▸ QUOTED PASSAGE:
Late 1940’s Sunset District, San Francisco: At sunset, an aproned woman flits around her large kitchen preparing her husband’s lunch. She twists the oven knob to low, wraps his coveralls in newspaper, stuffs the package onto the oven rack. While the coveralls warm, she prepares his lunch: two chiles rellenos covered in sauce and pressed into a soft sour dough roll. She wraps the bolillo in newspaper and swaps it with the steaming coveralls knowing he’ll be the talk of the American Can Company cafeteria—how during their midnight lunch break co-workers will sniff and squawk, leaning in hoping to taste a drip of sauce as he raises the sandwich to his mouth, or perhaps even earn an invitation to dinner.
The Legorreta women have filled their families’ bellies with rellenos for at least four generations. Grandma Ella relied on fresh chiles, which she roasted over a gas flame and seeded by hand; though on occasion a surprise seed would land on her granddaughter’s tongue and sear. Alicia did not cry, however, because a seed’s burn was the sign of a good chile. Grandma Ella taught the recipe to not only her own daughter, Concepcion, who modified the recipe and created the sour dough bolillo, but also her granddaughter, Alicia, who as a busy working mother made modifications of her own before passing the recipe on to her children.
As their family expanded, Alicia and her husband, Vernon, dove into the ebb and flow of a life of childrearing and full-time work. Like most parents, they quickly learned where and how to cut corners; Alicia, though, was unwilling to give up her family’s relleno tradition. As such, she modified the recipe again, this time choosing canned Ortega chiles over fresh and monterey jack cheese over queso blanco. These modification did not save enough time, so instead of stuffing each relleno individually, she created a chile relleno casserole, which her children dutifully gobbled up until they became adults. Then, they rebelled against the dish, insisting their mother bring back the original rellenos.

▸ PROVIDED RECORDS:
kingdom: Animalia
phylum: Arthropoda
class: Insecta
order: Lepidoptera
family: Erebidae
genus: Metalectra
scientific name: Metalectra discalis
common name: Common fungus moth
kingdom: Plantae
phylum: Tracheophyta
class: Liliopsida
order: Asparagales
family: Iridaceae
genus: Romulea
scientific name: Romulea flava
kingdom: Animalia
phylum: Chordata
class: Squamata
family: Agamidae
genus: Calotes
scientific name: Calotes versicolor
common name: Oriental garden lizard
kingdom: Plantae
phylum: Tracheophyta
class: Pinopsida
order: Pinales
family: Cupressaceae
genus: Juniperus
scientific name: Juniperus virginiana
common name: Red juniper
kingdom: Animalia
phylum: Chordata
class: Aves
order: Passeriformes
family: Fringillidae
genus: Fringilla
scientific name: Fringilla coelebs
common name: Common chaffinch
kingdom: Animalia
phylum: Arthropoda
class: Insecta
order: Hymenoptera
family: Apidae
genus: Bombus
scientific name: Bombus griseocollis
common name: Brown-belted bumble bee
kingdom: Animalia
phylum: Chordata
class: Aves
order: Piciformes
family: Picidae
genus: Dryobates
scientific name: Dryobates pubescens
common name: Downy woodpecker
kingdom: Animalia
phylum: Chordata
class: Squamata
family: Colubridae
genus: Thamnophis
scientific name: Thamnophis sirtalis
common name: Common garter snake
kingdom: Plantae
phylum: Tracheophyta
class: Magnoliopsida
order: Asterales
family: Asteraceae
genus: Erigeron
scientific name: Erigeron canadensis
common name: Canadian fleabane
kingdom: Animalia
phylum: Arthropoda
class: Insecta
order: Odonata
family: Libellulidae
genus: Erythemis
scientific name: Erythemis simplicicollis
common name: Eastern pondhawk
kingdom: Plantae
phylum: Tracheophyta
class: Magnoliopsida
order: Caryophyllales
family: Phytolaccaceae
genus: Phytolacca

▸ WRITTEN EXERCISE A: According to the chile relleno passage, what kind of chiles did Alicia use instead of fresh ones?
▸ WRITTEN EXERCISE B: Repeat the chile relleno passage word for word from "As their family" to "the original rellenos.".

▸ CORRECT RESULT A: Canned Ortega chiles.

▸ CORRECT RESULT B:
As their family expanded, Alicia and her husband, Vernon, dove into the ebb and flow of a life of childrearing and full-time work. Like most parents, they quickly learned where and how to cut corners; Alicia, though, was unwilling to give up her family’s relleno tradition. As such, she modified the recipe again, this time choosing canned Ortega chiles over fresh and monterey jack cheese over queso blanco. These modification did not save enough time, so instead of stuffing each relleno individually, she created a chile relleno casserole, which her children dutifully gobbled up until they became adults. Then, they rebelled against the dish, insisting their mother bring back the original rellenos.